Online services ramped up across all faiths once stay-at-home orders and generally prudent caution about social gatherings kicked in. But even beyond these pinch-hit services, online ministries are on the rise. A 2019 article in the Christian Post highlights the massive social media congregations of ministers like Marcus Rogers in Chicago and Rick Warren in Los Angeles. Both have built followings in the hundreds of thousands.

Closer to home, Charlotte’s Elevation Church boasts 14,000 members and 17 church campuses in the Carolinas. It has a few more in other states and is growing. The Movement Centre, to which both Tadean Page and Ayana Crawford belong, is expanding from Fort Mill into Rock Hill because it’s growing too.

Meanwhile, older black churches are getting smaller as their congregations age.

The Word, COVID Edition

While DHEC is connecting with the larger faith community, small-church pastors like Rev. Barber say they have not been in contact with state health officials.

“Not a one,” he says.

That’s left him in the position of having to minister based on what he’s heard about the coronavirus – which is to say, not much more than anyone else has heard. So far, his counsel has been this:

“Don’t worry, but be concerned.” He says worry can make things worse, whereas caution is just being smart.

Yes, getting the word out about COVID is another thing that gets complicated. For Rev. Fite, the flurry of information makes it difficult to get a good bead on what to say.

“We have different messages coming from different people,” he says. “There’s no cohesive conversation.”

Rev Fite is, in part, referring to a growing chasm that lies on the fault line of political ideologies. He says this forces ministers like himself to choose what to listen to.

He too has not been in touch with state health officials. He has been in touch with local officials in Rock Hill, about whom he feels confident when it comes to acting on behalf of black residents. He was part of the development of the city’s MyRide bus, a free-to-ride, all-electric fleet that was developed to serve poorer (mostly black) areas of Rock Hill when launched, and says he’s been in contact with local leaders to weigh in on how the outbreak could affect the city’s large black population.

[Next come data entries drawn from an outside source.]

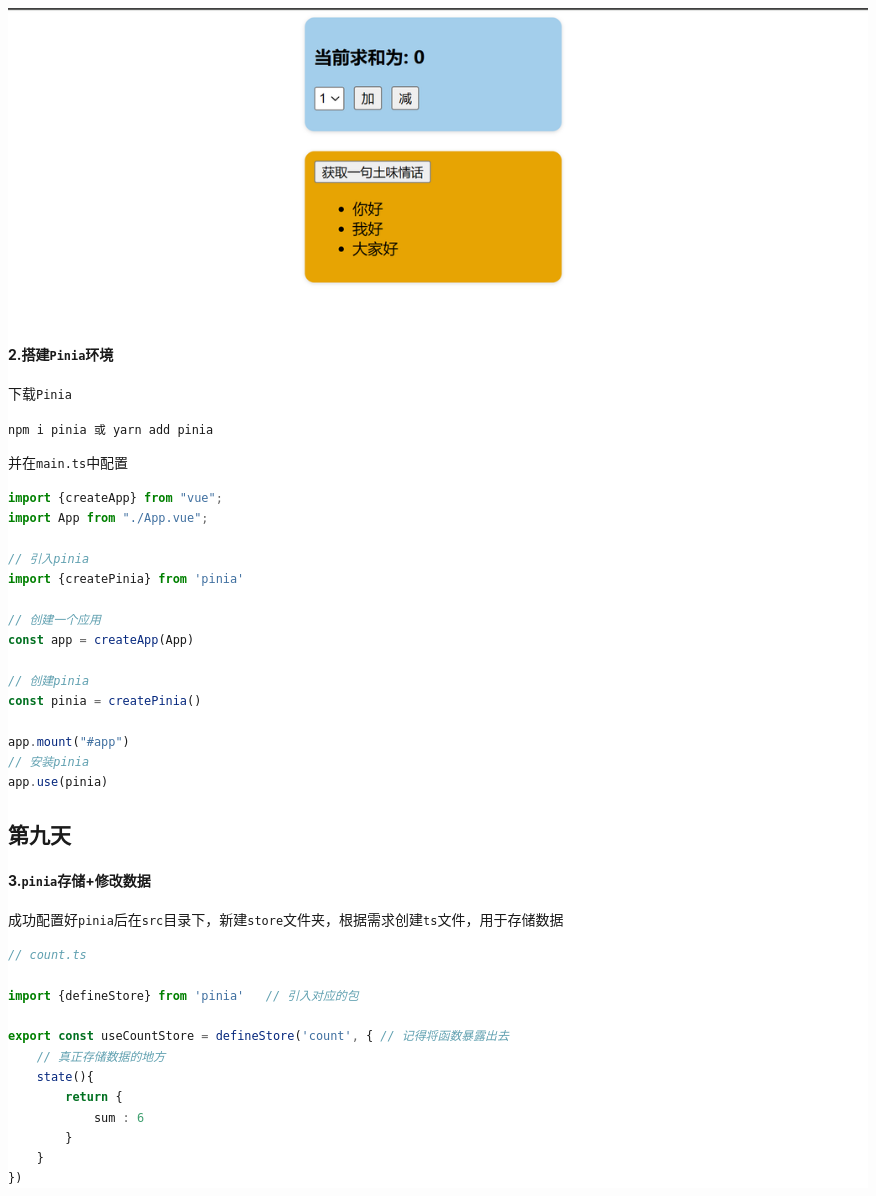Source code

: ![准备一个效果](./assets/准备一个效果.png)

#### 2.搭建`Pinia`环境

下载`Pinia`

```
npm i pinia 或 yarn add pinia
```

并在`main.ts`中配置

```ts
import {createApp} from "vue";
import App from "./App.vue";

// 引入pinia
import {createPinia} from 'pinia'

// 创建一个应用
const app = createApp(App)

// 创建pinia
const pinia = createPinia()

app.mount("#app")
// 安装pinia
app.use(pinia)
```

## 第九天

#### 3.`pinia`存储+修改数据

成功配置好`pinia`后在`src`目录下，新建`store`文件夹，根据需求创建`ts`文件，用于存储数据

```ts
// count.ts

import {defineStore} from 'pinia'	// 引入对应的包

export const useCountStore = defineStore('count', {	// 记得将函数暴露出去
    // 真正存储数据的地方
    state(){
        return {
            sum : 6
        }
    }
})
```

But it’s as a church leader, both at the historically black Clinton College and at his church, New Mt. Olivet AME Zion, that allows him to most get the word out about COVID-19. Like Rev. Barber, Rev. Fite urges taking the situation seriously until more information is known.

In the meantime, he is ministering to the questions older – and younger – members of his congregations ask. Questions of how to cope with a scary situation.  The answers are a blend of the practical and the divine.

“The church has a responsibility to, on one hand know what the world is saying and what our experts are saying,” he says. “But on the other hand, we’ve got to have a bible in our hand. We have to do our part to make sure our people stay safe.”